Whenever she looked at Angie, all Christine could think of was the devil. She did the only thing a God fearing catholic could do when faced with sure demonic possession, she drove to the church.
She faced the priest's skeptical look as she described the previous instances of Angie's possession. The priest inhaled deeply preparing to launch into a prepared speech about sleep deprivation and its effects on a mother's psyche when baby Angela touched the baptismal fount and it promptly burst into flames.
The fear she felt during the exorcism quickly abated when Angie seemed to go back to normal. Nothing flew around. Nothing hovered. Everything had calmed down and life had moved on, until a week before Angie's second birthday. It was a full moon. Christine heard an odd yipping noise over the baby monitor and immediately rushed to her baby's room.
In the bed, wearing her daughter's pink care bears footie-pajamas was a little red fox kit, paws resting on the top bar of the crib. Christine let out a high terrified squeal that quickly became a panicked whine. As she watched, the fox's large ears shrank and the little kit transformed into the curly headed Angie.
That night Christine wrote a letter to the man she hadn't seen since before Angie's birth.
. . .
It was August 3rd, Angie's second birthday when her mother when her mother packed her little backpack with enough pink dresses and underwear for a week, Angie's favorite stuffed bear, and a book for the road. Christine fought back tears as she safety pinned a letter to the girl's father and his address to the front of her little pink sweater.
"Where are we going Mommy?" Angie's tiny voice asked as she leveled her wise dark eyed stare on her mother.
"You get to go see your Daddy, sweetheart." Christine's voice cracking as tears once again threatened her composure.
"Why are you so sad?" A worried look crossed Angie's face.
Christine mumbled something about having to work as the reason she couldn't go.
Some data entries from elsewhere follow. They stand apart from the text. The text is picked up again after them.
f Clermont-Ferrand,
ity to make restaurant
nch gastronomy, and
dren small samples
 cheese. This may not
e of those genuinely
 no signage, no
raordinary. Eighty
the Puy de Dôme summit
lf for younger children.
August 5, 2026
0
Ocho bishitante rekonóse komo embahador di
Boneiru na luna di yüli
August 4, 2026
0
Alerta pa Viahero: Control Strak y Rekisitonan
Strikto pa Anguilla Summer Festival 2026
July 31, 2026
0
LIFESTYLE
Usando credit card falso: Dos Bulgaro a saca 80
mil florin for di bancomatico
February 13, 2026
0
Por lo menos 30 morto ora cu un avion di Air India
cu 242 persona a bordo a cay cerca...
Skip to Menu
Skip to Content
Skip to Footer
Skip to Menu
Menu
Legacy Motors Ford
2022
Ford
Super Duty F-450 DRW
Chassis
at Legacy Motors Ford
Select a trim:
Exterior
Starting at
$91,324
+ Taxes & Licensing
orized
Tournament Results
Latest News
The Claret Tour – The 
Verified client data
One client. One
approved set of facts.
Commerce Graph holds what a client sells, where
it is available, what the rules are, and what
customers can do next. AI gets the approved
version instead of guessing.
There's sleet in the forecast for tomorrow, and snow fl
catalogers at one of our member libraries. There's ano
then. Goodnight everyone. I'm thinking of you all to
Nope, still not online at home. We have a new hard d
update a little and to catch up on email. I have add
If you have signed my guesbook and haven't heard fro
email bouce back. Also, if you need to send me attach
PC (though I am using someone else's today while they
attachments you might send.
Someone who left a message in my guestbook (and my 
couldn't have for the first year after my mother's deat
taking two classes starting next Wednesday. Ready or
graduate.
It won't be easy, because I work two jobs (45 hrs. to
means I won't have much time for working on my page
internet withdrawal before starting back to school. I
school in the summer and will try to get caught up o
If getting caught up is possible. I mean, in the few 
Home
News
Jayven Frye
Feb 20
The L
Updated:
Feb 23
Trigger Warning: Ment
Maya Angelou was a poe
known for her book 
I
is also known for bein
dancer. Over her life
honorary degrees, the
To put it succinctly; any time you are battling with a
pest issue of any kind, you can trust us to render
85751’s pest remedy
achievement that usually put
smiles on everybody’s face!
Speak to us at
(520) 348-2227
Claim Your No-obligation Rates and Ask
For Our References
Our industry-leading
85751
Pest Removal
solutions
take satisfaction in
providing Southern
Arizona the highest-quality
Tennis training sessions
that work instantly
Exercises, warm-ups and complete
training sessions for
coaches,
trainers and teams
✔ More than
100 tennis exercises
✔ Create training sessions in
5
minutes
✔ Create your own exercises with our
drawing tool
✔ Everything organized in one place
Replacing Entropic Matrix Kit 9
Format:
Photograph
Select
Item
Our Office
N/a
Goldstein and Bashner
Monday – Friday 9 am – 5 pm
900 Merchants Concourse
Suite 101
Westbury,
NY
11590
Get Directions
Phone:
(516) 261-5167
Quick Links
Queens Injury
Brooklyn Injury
She didn't like lying to Angela but every time she looked at her daughter her stomach clenched in a mixture of sadness and fear. Sadness at what was to come and fear of the little girl sitting beside her on the bus, the little girl who grew more odd everyday, who was spinning wildly out of control. A mother can't live in fear of her own daughter.
She walked Angela to the ticket counter.
"I'd like a one-way ticket to London, please." Christine said laying her credit card on the counter.
The cashier smiled the practiced smile of the truly unhappy in their work and picked up her card. "Certainly Ms. Martinez, and the ticket is for you?"
"Oh no, it's for my daughter, Angela."
Ten minutes later Christine planted a kiss on her daughter's forehead, straightened the letter pinned to her front, handed her her ticket, and sent her through security. As the little girl tottled away from her she finally allowed the tears to come. Christine knew it wasn't right, sending her daughter away like she was. She simply couldn't do it any longer. She couldn't live in fear. She couldn't worry about her daughter showing up on the ceiling, or scaring other children, or turning into an animal. Despite the fact that she felt fully justified in holding Angie's father accountable she couldn't shake the feeling that something terrible was going to happen.
At the edge of security Angie turned around and gave a little wave.
Christine couldn't take it any longer, and she broke into a run toward the door as a final sob raked her body.
Angie blinked at the space that, until recently, her mother had occupied. Then she turned and handed her ticket to the security man.
"Well, hello little one. Where are you headed to?" he reached down to look at the letter pinned to her chest. On it in her mother's handwriting was written 12 Grimmauld Place, London. He looked her in the eye, "you have quite a long way to go."
He returned the ticket, on it was Angie's full name, Angela Artemis Black.